[Task requirements] From the entries that follow, reproduce exactly and only the lines from the line with "nose: (474, 580)" to the line with "left hip: (404, 617)", endpoints included.

*** Material for the task ***

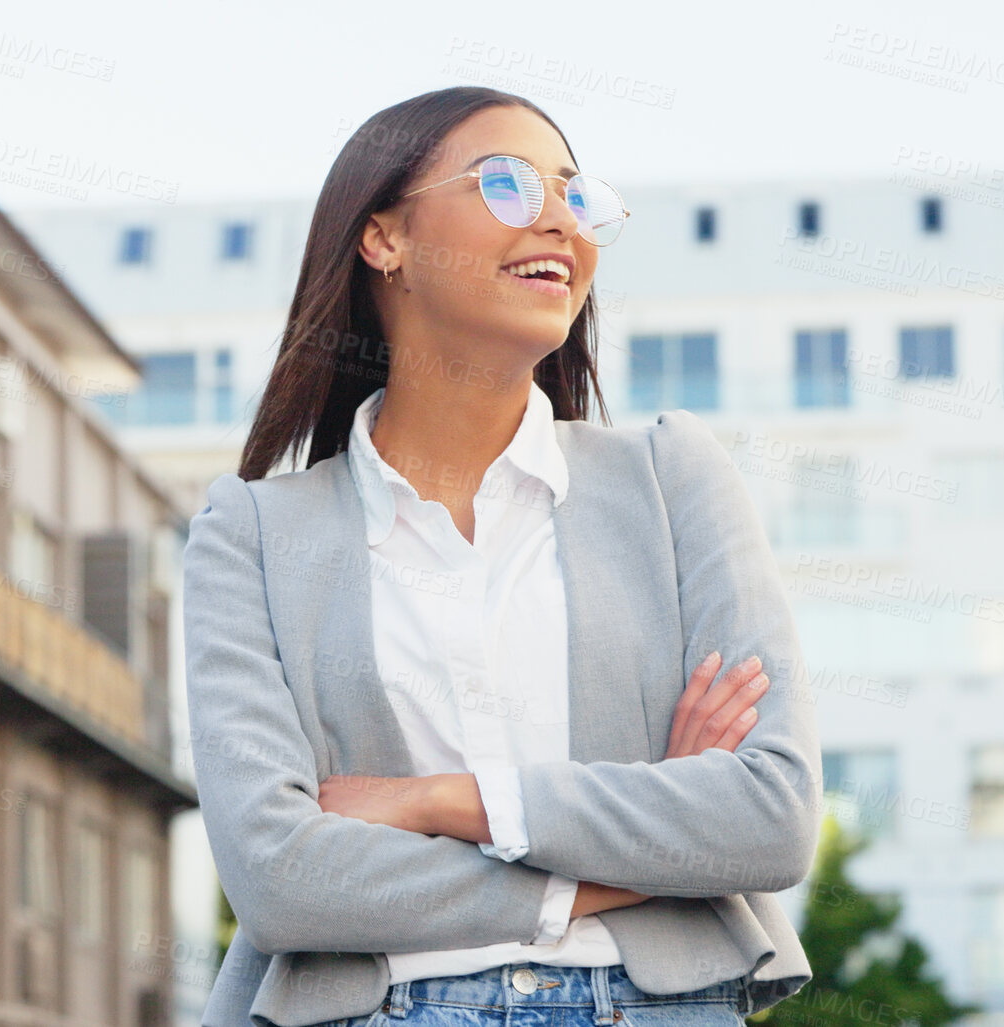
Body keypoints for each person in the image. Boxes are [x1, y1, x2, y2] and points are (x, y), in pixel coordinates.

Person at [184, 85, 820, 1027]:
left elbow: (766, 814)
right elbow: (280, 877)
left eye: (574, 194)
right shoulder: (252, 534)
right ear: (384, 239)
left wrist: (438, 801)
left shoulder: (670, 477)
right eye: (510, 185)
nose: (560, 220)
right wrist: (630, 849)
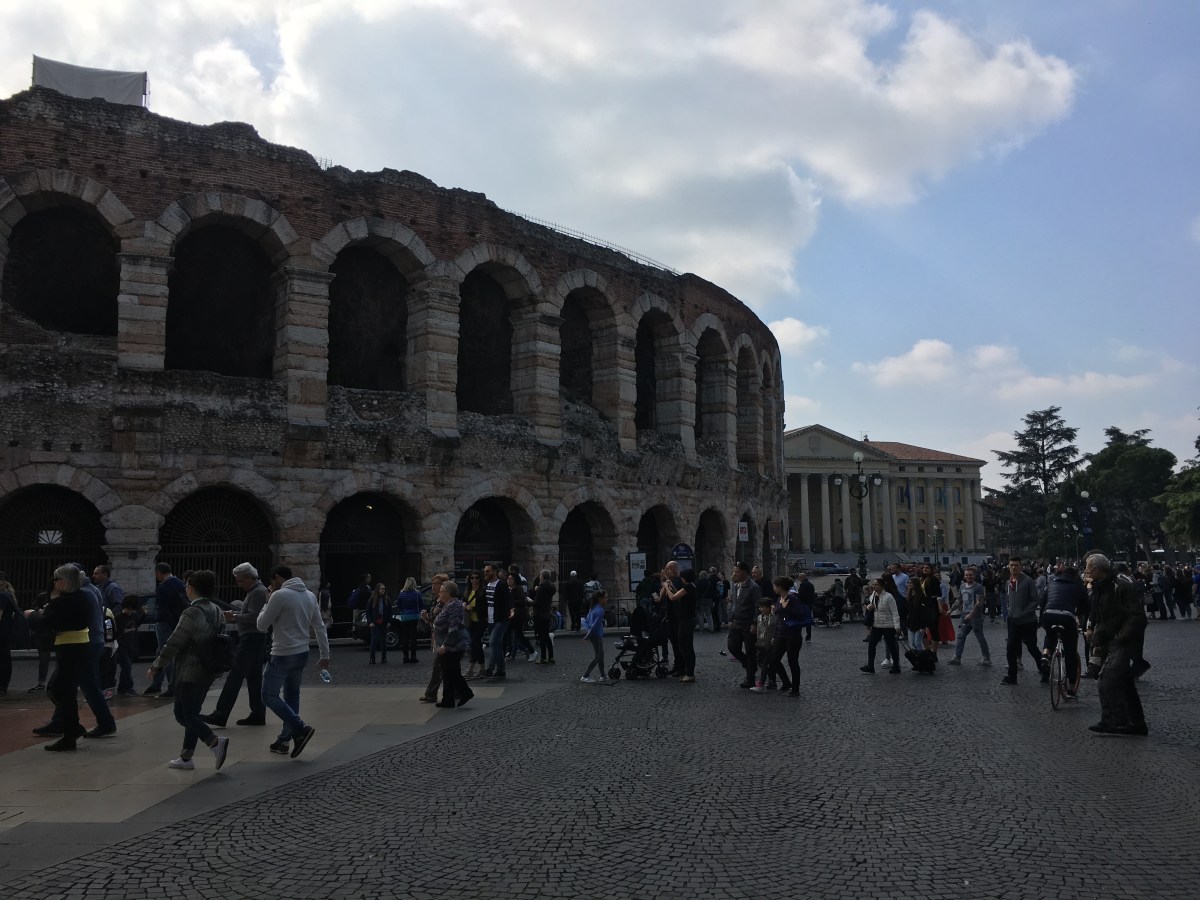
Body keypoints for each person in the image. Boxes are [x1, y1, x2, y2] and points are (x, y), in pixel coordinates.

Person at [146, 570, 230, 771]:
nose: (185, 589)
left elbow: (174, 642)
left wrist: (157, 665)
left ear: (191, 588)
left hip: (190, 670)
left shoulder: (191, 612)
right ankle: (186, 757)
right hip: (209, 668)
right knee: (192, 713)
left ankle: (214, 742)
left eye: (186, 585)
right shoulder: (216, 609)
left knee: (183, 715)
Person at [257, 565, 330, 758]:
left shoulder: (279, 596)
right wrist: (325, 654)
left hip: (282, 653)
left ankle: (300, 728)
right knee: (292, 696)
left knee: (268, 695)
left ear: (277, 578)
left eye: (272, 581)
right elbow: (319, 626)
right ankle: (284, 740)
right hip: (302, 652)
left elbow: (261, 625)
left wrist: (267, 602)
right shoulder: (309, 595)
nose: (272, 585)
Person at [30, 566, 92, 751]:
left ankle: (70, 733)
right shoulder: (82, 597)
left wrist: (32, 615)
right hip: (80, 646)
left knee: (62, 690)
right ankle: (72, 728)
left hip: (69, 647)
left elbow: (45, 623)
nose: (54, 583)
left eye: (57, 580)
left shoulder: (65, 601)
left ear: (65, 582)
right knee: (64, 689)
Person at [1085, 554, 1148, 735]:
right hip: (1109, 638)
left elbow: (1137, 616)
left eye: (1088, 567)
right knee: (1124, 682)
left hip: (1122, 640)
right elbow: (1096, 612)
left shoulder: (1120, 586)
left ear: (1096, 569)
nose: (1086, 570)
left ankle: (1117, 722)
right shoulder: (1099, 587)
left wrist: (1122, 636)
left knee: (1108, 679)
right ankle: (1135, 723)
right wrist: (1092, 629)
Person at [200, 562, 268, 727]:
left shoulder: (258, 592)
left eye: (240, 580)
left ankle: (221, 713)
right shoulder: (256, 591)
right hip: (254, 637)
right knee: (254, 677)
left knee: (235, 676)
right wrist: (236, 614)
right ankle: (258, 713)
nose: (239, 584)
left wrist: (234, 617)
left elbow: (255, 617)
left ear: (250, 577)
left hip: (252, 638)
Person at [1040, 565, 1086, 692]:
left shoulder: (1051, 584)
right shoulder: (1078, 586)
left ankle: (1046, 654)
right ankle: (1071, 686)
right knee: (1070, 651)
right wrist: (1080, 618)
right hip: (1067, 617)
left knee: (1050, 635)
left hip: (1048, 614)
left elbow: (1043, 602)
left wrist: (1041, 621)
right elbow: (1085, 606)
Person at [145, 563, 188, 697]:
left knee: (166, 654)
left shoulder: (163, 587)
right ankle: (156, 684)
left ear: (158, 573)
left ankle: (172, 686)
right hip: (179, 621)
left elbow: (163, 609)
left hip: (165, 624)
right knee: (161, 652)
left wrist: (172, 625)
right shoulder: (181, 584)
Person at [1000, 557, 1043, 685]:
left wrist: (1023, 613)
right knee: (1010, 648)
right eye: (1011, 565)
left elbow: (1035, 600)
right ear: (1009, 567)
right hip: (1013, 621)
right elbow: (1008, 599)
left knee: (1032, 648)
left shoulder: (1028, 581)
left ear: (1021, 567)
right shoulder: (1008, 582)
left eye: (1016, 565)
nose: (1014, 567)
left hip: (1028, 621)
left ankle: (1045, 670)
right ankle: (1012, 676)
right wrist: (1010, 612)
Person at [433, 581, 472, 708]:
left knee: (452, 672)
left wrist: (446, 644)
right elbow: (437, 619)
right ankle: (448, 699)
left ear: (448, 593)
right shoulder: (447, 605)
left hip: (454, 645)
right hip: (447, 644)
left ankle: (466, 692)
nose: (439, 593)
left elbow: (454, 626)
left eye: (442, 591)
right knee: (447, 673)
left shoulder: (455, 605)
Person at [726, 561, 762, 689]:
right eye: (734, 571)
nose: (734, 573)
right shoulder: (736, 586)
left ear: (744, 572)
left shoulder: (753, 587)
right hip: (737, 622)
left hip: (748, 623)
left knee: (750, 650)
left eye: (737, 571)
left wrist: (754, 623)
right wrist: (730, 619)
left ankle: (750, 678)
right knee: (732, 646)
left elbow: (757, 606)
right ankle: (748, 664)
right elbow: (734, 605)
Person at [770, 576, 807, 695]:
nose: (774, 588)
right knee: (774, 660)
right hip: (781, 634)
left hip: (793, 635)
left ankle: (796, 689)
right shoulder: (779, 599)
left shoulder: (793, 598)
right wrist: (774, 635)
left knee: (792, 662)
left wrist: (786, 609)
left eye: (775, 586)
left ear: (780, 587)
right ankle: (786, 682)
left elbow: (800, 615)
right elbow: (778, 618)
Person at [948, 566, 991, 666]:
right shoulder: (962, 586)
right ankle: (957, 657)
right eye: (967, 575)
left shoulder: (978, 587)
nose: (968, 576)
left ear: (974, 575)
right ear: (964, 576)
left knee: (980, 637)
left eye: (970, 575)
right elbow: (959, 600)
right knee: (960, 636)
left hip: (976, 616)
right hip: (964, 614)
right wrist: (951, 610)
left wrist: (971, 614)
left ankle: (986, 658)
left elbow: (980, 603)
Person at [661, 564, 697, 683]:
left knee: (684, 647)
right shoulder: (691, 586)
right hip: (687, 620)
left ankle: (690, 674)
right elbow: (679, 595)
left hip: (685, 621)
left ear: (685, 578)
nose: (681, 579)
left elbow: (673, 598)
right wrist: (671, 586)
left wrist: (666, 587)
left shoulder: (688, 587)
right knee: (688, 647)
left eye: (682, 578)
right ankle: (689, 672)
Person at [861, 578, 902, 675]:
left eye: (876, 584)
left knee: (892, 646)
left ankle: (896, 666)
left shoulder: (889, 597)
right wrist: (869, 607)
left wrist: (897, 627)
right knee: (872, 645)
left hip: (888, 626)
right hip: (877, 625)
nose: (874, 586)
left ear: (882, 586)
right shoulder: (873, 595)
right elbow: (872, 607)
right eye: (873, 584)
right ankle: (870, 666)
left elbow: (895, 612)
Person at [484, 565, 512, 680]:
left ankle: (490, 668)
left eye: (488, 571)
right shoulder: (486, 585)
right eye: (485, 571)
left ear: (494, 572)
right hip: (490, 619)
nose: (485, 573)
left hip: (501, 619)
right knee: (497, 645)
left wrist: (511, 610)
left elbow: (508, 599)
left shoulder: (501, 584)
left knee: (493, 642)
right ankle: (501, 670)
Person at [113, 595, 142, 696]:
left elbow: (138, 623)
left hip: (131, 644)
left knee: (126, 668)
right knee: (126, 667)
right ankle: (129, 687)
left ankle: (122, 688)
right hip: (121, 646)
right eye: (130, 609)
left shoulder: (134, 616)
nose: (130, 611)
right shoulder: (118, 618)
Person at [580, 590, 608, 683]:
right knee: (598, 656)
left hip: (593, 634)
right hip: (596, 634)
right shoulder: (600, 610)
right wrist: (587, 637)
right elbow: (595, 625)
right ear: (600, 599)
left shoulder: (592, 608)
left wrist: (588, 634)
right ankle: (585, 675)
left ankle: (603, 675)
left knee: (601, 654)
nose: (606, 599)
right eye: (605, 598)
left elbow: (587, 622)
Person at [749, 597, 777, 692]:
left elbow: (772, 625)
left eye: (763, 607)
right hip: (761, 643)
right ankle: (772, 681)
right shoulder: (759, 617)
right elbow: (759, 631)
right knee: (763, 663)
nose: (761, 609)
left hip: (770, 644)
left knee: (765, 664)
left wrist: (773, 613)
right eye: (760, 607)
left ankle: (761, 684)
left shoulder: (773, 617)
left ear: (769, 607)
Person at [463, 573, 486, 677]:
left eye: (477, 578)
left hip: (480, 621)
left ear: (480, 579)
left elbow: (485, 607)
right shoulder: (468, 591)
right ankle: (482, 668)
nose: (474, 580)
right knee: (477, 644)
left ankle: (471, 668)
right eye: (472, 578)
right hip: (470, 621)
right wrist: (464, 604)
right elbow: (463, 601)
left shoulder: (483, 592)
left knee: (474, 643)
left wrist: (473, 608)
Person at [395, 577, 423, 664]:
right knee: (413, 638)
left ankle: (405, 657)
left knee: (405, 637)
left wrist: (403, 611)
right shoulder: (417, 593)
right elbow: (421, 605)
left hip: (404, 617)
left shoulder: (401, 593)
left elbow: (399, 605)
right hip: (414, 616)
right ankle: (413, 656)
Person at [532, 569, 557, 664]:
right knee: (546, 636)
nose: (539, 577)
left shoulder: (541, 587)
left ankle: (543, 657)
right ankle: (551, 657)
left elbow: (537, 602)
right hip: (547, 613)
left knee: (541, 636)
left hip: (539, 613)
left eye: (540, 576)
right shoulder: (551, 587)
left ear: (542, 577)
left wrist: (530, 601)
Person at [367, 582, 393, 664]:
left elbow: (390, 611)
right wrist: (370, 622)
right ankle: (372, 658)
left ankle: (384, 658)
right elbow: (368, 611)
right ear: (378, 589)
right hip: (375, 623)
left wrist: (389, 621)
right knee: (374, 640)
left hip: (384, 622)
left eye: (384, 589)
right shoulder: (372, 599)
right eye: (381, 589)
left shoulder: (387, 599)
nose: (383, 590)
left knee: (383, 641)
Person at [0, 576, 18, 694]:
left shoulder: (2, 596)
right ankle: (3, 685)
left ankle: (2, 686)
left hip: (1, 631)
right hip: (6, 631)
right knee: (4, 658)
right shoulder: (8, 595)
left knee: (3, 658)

*** End of Material for the task ***
*** Material for the task ***

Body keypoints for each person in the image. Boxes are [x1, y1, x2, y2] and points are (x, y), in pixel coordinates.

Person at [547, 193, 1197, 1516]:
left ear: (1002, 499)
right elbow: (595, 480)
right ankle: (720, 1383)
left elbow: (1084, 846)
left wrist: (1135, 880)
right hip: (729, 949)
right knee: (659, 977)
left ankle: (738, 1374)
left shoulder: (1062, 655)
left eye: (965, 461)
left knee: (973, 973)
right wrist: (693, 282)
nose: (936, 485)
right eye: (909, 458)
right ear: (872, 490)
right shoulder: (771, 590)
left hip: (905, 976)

*** End of Material for the task ***

[Response to the task]
nose: (474, 580)
right knee: (477, 644)
left ankle: (471, 668)
right eye: (472, 578)
right hip: (470, 621)
right wrist: (464, 604)
right elbow: (463, 601)
left shoulder: (483, 592)
left knee: (474, 643)
left wrist: (473, 608)
Person at [395, 577, 423, 664]:
right knee: (413, 638)
left ankle: (405, 657)
left knee: (405, 637)
left wrist: (403, 611)
right shoulder: (417, 593)
right elbow: (421, 605)
left hip: (404, 617)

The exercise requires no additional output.